[Stored data]
-=-=-

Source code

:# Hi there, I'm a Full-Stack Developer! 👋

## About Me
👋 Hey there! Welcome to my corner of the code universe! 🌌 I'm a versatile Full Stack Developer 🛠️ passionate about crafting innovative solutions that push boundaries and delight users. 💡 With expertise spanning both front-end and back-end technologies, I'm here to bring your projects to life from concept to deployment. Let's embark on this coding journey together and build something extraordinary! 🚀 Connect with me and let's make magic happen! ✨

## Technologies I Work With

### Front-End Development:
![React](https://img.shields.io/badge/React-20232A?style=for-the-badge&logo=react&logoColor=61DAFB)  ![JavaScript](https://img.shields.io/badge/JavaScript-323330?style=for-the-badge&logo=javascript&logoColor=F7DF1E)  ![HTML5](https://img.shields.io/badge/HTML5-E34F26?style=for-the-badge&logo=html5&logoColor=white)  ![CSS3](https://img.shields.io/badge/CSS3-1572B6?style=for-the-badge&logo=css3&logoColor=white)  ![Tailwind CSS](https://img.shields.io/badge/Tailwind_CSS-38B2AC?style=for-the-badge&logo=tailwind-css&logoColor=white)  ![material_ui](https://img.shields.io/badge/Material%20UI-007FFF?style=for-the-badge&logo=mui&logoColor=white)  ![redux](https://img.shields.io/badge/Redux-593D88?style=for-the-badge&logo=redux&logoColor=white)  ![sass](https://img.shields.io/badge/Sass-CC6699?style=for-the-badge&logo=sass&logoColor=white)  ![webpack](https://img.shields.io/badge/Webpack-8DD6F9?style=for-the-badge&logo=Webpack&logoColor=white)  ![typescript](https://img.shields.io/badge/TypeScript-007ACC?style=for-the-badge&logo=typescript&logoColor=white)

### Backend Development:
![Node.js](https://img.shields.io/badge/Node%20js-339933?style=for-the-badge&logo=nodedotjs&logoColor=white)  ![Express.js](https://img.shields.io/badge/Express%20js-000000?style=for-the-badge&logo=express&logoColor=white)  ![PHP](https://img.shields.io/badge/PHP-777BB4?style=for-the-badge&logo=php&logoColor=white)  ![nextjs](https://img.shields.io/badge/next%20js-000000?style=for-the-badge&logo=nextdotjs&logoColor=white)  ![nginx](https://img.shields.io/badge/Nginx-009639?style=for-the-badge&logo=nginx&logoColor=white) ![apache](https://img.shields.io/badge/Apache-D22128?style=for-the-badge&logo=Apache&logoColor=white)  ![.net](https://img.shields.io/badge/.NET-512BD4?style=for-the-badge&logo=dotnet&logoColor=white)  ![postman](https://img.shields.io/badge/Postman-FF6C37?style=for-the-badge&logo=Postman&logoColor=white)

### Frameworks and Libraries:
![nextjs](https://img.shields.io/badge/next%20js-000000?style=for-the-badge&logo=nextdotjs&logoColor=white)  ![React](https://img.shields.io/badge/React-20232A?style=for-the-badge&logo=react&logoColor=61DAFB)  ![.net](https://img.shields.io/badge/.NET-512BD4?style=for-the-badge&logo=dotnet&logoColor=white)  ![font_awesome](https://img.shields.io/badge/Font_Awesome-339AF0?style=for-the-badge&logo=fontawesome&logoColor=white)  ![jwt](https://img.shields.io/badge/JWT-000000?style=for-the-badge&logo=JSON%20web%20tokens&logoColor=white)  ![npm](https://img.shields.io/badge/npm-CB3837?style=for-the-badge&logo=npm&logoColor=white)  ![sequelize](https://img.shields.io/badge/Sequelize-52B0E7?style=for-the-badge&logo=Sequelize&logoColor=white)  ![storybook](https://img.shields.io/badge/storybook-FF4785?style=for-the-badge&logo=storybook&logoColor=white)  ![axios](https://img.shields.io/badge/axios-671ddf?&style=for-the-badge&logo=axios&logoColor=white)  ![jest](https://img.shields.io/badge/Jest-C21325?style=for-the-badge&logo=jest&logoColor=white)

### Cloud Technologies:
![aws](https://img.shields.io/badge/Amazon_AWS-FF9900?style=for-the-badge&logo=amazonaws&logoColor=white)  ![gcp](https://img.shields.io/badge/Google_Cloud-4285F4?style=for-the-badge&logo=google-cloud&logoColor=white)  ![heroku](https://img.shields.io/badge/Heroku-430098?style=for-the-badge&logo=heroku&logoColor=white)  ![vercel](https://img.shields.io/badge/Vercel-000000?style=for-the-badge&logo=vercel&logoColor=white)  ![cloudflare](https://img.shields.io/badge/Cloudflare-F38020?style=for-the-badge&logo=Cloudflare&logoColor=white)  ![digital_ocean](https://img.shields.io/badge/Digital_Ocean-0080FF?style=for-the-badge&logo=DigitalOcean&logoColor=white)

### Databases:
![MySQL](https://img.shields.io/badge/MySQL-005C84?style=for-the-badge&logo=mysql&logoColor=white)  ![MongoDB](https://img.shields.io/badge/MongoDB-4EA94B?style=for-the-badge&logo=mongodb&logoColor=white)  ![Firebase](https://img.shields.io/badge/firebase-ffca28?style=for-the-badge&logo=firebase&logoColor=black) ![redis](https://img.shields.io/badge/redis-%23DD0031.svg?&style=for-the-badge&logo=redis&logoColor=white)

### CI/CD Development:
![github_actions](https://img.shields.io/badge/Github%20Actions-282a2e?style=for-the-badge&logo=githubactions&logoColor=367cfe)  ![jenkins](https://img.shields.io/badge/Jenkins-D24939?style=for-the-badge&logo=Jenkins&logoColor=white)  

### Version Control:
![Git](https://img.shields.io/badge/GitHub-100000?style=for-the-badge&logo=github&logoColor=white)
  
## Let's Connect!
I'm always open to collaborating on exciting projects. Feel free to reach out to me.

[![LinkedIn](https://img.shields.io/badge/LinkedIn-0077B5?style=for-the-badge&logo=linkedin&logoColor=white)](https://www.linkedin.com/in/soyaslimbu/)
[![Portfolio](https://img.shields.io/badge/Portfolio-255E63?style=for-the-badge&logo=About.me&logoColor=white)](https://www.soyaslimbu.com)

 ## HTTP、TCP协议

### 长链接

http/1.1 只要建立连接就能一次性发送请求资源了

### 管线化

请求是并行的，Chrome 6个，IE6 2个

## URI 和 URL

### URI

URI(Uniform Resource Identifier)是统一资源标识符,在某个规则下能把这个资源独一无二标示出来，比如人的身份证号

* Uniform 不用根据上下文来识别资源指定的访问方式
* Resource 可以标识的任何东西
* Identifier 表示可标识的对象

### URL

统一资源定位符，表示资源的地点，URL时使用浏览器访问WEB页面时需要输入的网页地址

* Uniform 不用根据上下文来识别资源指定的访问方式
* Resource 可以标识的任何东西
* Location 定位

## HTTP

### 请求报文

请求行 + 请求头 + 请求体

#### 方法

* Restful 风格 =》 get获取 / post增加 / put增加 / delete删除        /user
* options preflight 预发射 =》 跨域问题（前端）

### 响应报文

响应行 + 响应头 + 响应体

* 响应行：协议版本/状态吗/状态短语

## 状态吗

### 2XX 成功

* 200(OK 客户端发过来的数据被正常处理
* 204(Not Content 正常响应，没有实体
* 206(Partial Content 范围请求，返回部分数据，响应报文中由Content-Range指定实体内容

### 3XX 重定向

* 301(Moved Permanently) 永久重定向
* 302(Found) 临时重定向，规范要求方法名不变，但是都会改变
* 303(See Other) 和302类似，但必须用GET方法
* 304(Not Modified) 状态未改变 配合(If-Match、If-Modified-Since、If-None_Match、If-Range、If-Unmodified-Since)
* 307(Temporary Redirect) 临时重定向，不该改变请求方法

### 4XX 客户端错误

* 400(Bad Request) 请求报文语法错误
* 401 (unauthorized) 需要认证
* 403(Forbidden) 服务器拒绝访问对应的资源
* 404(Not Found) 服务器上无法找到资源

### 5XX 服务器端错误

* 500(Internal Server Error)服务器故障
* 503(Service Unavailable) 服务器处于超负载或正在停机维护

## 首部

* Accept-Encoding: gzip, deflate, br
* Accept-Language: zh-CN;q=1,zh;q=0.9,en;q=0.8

-=-=-

◆ Exercise description
Copy the lines of the records word for word, from the line containing "http/1.1 只要建立连接就能一次性发送请求资源了" through the line containing "### 5XX 服务器端错误", including both of those lines.

◆ Exercise solution
http/1.1 只要建立连接就能一次性发送请求资源了

### 管线化

请求是并行的，Chrome 6个，IE6 2个

## URI 和 URL

### URI

URI(Uniform Resource Identifier)是统一资源标识符,在某个规则下能把这个资源独一无二标示出来，比如人的身份证号

* Uniform 不用根据上下文来识别资源指定的访问方式
* Resource 可以标识的任何东西
* Identifier 表示可标识的对象

### URL

统一资源定位符，表示资源的地点，URL时使用浏览器访问WEB页面时需要输入的网页地址

* Uniform 不用根据上下文来识别资源指定的访问方式
* Resource 可以标识的任何东西
* Location 定位

## HTTP

### 请求报文

请求行 + 请求头 + 请求体

#### 方法

* Restful 风格 =》 get获取 / post增加 / put增加 / delete删除        /user
* options preflight 预发射 =》 跨域问题（前端）

### 响应报文

响应行 + 响应头 + 响应体

* 响应行：协议版本/状态吗/状态短语

## 状态吗

### 2XX 成功

* 200(OK 客户端发过来的数据被正常处理
* 204(Not Content 正常响应，没有实体
* 206(Partial Content 范围请求，返回部分数据，响应报文中由Content-Range指定实体内容

### 3XX 重定向

* 301(Moved Permanently) 永久重定向
* 302(Found) 临时重定向，规范要求方法名不变，但是都会改变
* 303(See Other) 和302类似，但必须用GET方法
* 304(Not Modified) 状态未改变 配合(If-Match、If-Modified-Since、If-None_Match、If-Range、If-Unmodified-Since)
* 307(Temporary Redirect) 临时重定向，不该改变请求方法

### 4XX 客户端错误

* 400(Bad Request) 请求报文语法错误
* 401 (unauthorized) 需要认证
* 403(Forbidden) 服务器拒绝访问对应的资源
* 404(Not Found) 服务器上无法找到资源

### 5XX 服务器端错误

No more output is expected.